Metal Strategies forecasts that domestic shipments of major construction equipment will rise about 1 percent this year. Plummer looks for even greater improvement next year, if OEMs manage to work down their inventory overhang. For their metals suppliers, the long-awaited construction rebound cannot come too soon.

Mining Machinery's a Tragedy
Mining companies have put most purchases of capital equipment on hold and, given coal’s embattled status, are not likely to need much new equipment any time soon. “We definitely have been in a period of slower macroeconomic growth and that has caused the mining industry to hit its brakes,” says Michael Sutherlin, chief executive officer and president of Milwaukee-based Joy Global.

Putting it more succinctly is Hoffman at Reliance. “Demand for mining equipment has been dead for the past year and a half.”

With surplus mine capacity for most commodities putting pressure on mining companies’ prices, margins and cash flow, they are proceeding with new projects very selectively, says Sutherlin. As a result, their spending on mining equipment has fallen by 40 to 50 percent.
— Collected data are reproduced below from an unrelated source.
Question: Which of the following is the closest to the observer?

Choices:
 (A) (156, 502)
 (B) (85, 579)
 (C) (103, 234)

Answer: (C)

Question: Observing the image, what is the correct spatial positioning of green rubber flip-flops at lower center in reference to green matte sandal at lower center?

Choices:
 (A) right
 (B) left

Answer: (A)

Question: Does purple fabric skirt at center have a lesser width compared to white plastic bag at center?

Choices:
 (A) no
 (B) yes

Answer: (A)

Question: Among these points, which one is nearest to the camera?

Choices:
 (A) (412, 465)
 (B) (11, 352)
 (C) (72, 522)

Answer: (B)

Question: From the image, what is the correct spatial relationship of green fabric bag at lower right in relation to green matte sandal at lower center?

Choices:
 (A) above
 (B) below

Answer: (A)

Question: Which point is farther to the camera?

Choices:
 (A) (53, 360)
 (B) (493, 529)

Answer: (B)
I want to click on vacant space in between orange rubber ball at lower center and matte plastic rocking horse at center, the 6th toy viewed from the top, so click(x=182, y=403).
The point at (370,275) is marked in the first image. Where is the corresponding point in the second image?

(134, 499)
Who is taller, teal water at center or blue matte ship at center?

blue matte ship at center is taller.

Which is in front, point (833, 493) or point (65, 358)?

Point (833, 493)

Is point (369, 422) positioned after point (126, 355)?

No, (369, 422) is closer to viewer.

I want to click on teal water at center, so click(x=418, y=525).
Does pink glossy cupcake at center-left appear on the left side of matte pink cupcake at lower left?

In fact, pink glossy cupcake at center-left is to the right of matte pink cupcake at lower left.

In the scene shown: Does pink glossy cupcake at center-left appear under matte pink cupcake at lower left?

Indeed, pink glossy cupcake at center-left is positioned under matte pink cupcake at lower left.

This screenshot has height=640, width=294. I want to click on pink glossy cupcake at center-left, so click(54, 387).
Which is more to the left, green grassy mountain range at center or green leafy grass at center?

Mining equipment maker Caterpillar Inc., Peoria, Ill., had expected to see some improvement as 2013 unfolded, “but unfortunately that hasn’t happened,” says Mike DeWalt, the company’s controller and director of investor relations. Caterpillar forecasts a year for mining trucks comparable to demand in the recessionary year of 2009. “It’s pretty dramatic, what we are seeing right now.”

Such a severe decline goes beyond the usual commodity cyclicality, says the experts, and reflects the trends in the coal market. Nearly half of all the mining equipment produced is used to extract coal.

Structural changes are under way in the power generation market, where utilities are converting plants from coal-burning to natural gas. Increased drilling in the nation’s shale formations has produced an abundance of natural gas, driving the price down and making gas an economical alternative to coal, says Manfredi.

The U.S. coal industry has been hard hit by EPA regulations on utilities aimed at reducing greenhouse gas emissions. Federal environmental restrictions could practically shut down the U.S. thermal coal industry, says Yengst.

Globally, about 358 coal-fired power plants are either under construction or in the planning stage to come on line by 2017. However, the majority of these plants will be built in China and India.
Sutherlin sees promise for equipment purchases by copper miners. With the price of copper at over $3.20 per pound, a number of projects are under way. “Some are moving into the equipment selection phase,” he says.

Lustgarten predicts that equipment investments by coal miners will stabilize next year, though at a low level, and that mining in general will continue to be weak for some time. Not a happy ending for the metal suppliers who serve the makers of these behemoth machines.
Prospects for the U.S. coal market turned slightly more positive recently when natural gas prices rose to around $4 per million BTUs, up from about $2 last year. Joy Global’s Sutherlin says this already has caused some switching back from natural gas to coal for power generation. In fact, he predicts that coal demand for power generation will increase by 60 million to 70 million tons this year, with that improved momentum carrying into next year. There will a considerable lag before this results in increased coal production, given the large coal stockpiles at the utilities, and an even greater lag before it translates into increased demand for mining equipment, he adds.
Weaker global economic growth, especially in China and elsewhere in Asia, also has slowed development of new mines for other metals and minerals, including copper and iron ore. “I see that [mine development] staying at a constant level for a number of years, unless China greatly expands its economy, which is not something I expect to happen,” Manfredi says.